A dot of light flickered from behind a high gutter, and rock chipped off a wall near my head. I ducked, kissed the sidewalk with my belly, slithered down a flight of steps to a basement alcove, rolled over, and slid behind the stone. On the way down, I fired back, and I heard a rasp of metal on stone. Not the momentary rake of a belt buckle or button, but a gun, dragging its muzzle against curbing while the man who’d fired it kicked his life away in the gutter. I heard it drop the last inch to the street.

I knew they’d be flanking me pretty soon. I heard cloth whisper as two of them slipped off to each side. The fellow they’d left behind began firing from all angles, weaving back and forth to cover them. He put too much pattern in his weave, though, and that was his mistake. The pattern broke, and became random as the guns spun out of his hands before he could even realize there was a shot coming.

Two! I rolled away from behind the steps, crouched, and padded away on the balls of my feet. My boots had special sponge soles on them, but even so, a lance of blue slashed from down the street against my calf. I plowed into the sidewalk, furrowing my face and tearing meat off the knuckles wrapped around my gun. I tried not to catch my breath too loudly as I dragged myself behind the ornamental outcrop of the bannister on the next flight of steps.
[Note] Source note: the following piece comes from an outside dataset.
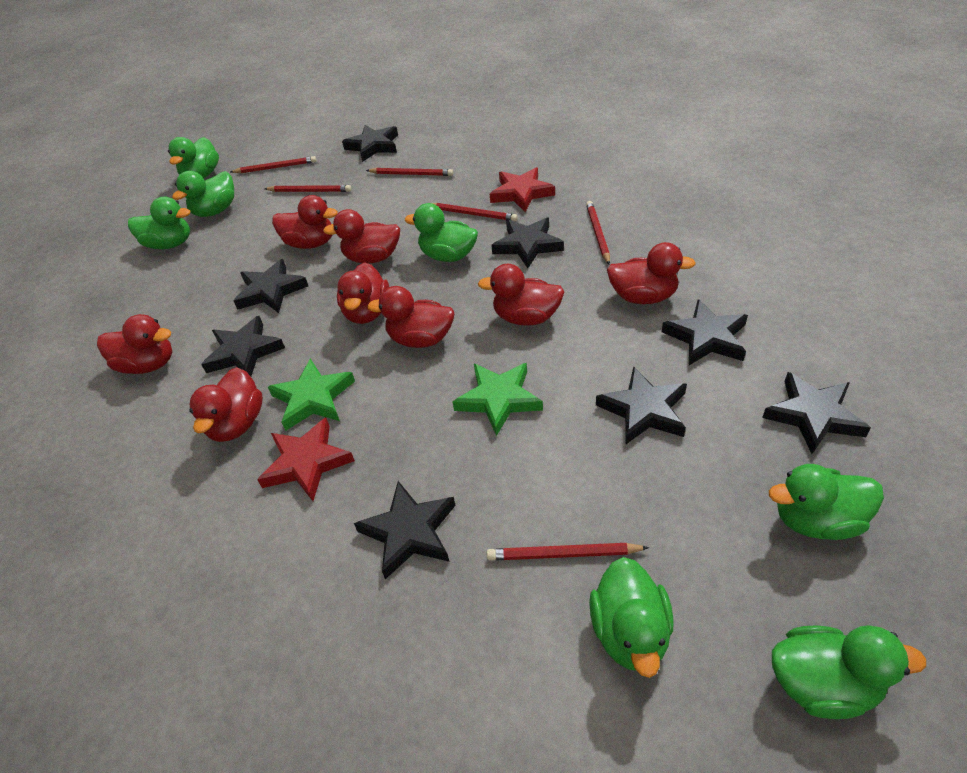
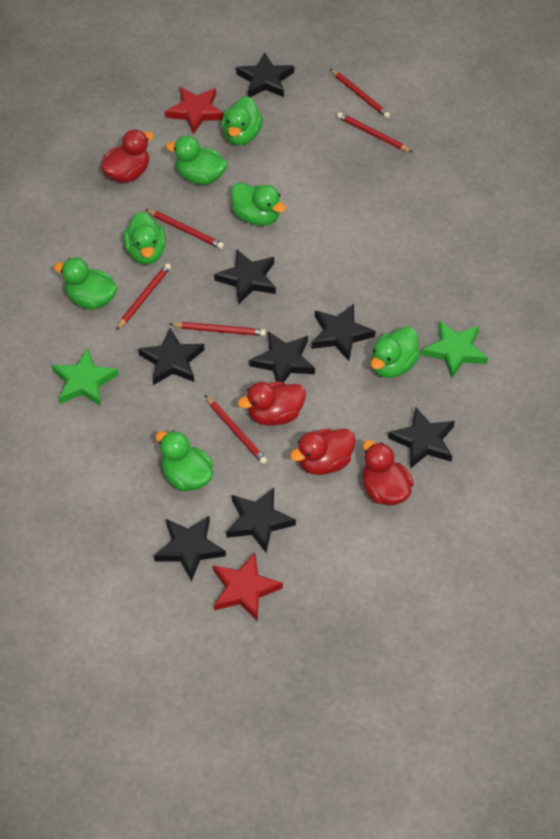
red duck: [97,314,172,374] [189,367,263,442] [272,195,338,249] [323,209,400,263] [337,262,389,324] [367,286,454,348] [478,264,564,326] [607,242,696,304] = 8 -> [101,129,154,183] [238,382,306,426] [290,428,355,475] [362,440,414,506] = 4

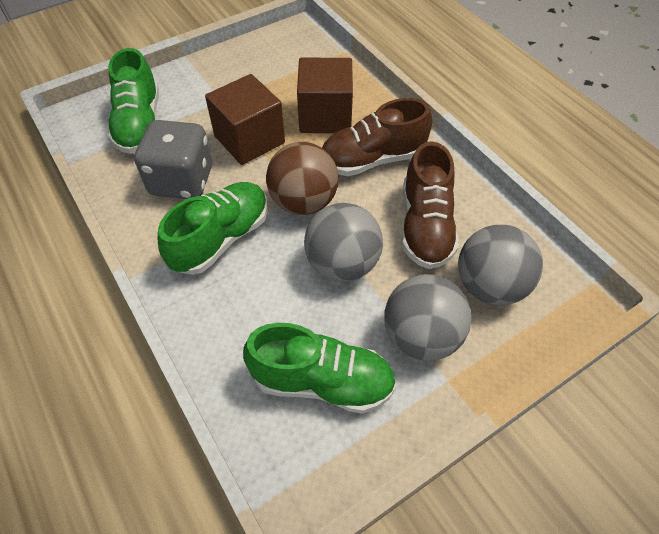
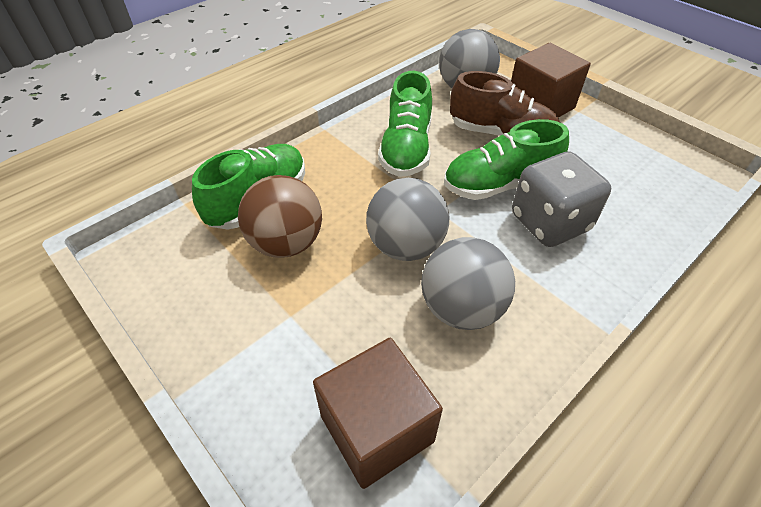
brown shoe: [322,98,432,176] [402,141,459,269] = 2 -> [450,71,560,136] = 1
My leg felt like there was a railroad spike driven into it, and my knuckles were numb and stiff. I worked my fingers to keep them from freezing up on me, even though jolts of pain came up and hammered at the backs of my eyes. My face felt wet and itchy. I lay there, waiting.

I got one more of them. He decided I was dead, and poked his pale face out against a black wall. The face vanished in a burst of red, and he sprawled back. I chuckled.

There wasn’t much I could do but chuckle. The one guy left had me cold. I had no idea where he was, but he’d seen the flash of my gun. I couldn’t shift position fast enough or quietly enough to get away. All I could do was lie there.

He took a chance and jumped me. I never heard him coming.

A gun bounced off my head, and I went under⁠—But not before I looked up and saw that it was Pat herself.